Your objective >>
Give the number of lines in the records below that contain the word "nose", and nothing more.

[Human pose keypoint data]
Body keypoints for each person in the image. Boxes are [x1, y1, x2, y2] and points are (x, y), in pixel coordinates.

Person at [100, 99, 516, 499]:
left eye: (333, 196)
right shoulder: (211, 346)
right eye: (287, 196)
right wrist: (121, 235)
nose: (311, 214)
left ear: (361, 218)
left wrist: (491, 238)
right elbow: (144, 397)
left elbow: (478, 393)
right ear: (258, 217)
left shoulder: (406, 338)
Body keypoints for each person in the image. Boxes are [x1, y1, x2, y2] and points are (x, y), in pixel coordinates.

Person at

---

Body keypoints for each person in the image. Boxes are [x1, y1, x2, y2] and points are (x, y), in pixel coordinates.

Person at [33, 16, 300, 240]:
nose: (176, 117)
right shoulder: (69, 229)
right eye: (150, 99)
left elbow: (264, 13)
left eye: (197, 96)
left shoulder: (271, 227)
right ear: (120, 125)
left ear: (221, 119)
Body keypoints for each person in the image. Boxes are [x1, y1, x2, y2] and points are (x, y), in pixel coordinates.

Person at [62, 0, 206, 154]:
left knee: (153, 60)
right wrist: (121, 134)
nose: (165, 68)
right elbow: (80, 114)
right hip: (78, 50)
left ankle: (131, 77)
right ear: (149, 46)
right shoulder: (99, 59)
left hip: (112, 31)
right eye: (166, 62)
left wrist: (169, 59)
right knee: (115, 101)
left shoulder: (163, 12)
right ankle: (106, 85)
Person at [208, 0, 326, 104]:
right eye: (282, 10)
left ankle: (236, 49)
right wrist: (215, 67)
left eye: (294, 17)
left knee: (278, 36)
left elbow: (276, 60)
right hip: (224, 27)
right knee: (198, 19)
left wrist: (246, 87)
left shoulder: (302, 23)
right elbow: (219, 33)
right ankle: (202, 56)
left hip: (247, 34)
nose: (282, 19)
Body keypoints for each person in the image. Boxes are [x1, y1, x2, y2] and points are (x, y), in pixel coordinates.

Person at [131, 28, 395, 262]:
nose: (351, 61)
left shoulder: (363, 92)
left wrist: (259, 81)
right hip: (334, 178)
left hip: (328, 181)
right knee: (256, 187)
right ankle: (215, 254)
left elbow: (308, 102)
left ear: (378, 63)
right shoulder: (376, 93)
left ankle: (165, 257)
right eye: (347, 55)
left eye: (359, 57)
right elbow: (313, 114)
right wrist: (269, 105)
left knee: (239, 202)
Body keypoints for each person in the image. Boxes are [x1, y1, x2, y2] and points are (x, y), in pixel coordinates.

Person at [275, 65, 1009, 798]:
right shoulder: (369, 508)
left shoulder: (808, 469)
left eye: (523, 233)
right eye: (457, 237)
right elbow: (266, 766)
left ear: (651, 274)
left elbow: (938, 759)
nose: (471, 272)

...

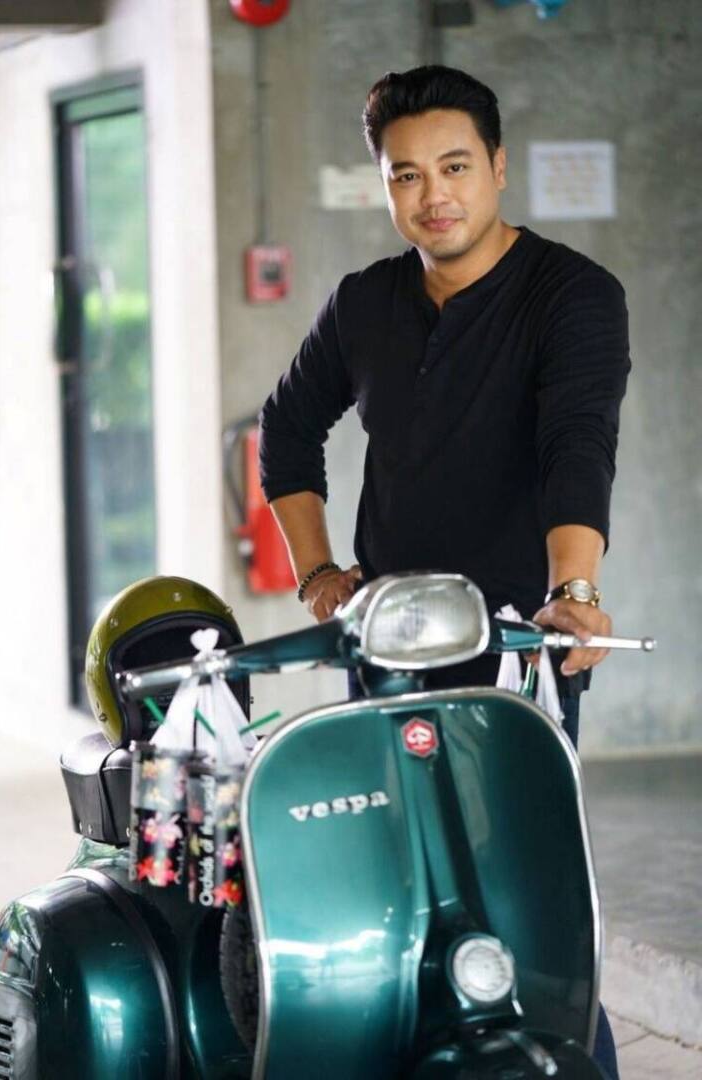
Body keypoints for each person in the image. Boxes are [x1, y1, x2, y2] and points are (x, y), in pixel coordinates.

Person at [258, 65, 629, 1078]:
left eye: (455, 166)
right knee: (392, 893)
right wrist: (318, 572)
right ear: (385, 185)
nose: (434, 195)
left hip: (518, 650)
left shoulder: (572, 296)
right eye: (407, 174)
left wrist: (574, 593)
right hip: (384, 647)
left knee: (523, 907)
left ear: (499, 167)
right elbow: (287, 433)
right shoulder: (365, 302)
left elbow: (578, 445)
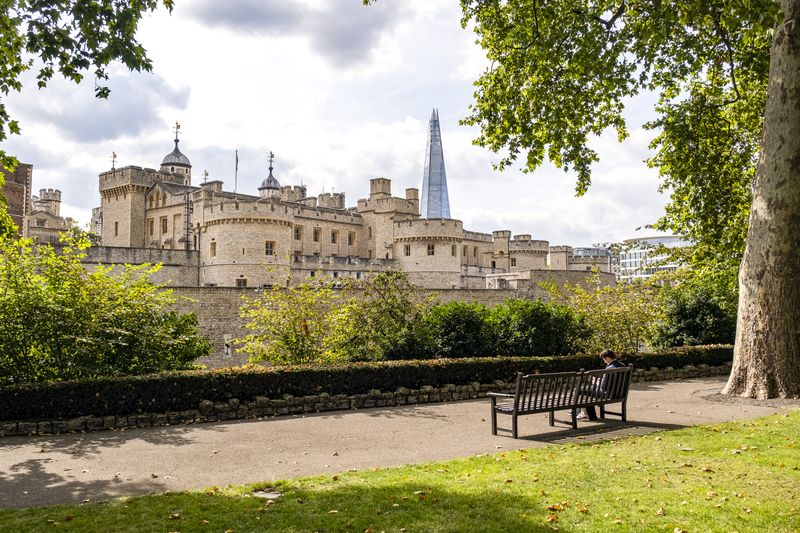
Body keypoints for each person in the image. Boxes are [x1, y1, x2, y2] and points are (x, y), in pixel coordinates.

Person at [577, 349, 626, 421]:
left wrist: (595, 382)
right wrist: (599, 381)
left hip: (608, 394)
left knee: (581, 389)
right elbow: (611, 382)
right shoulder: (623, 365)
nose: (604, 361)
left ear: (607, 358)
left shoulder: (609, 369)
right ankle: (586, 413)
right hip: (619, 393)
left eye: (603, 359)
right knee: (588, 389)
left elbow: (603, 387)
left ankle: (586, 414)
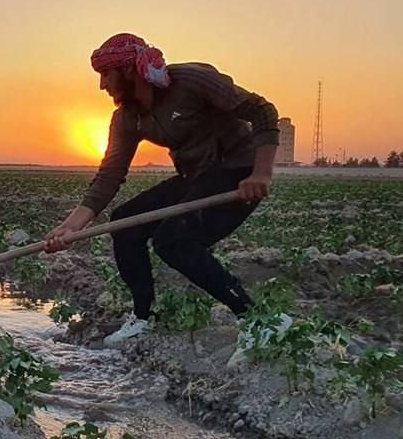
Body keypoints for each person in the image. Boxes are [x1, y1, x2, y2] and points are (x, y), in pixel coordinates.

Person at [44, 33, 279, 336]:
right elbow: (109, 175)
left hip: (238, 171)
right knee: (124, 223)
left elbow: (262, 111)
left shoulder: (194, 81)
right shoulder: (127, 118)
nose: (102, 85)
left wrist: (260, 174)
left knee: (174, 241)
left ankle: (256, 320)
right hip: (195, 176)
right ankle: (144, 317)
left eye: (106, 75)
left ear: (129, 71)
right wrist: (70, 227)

Result of the exercise >>
9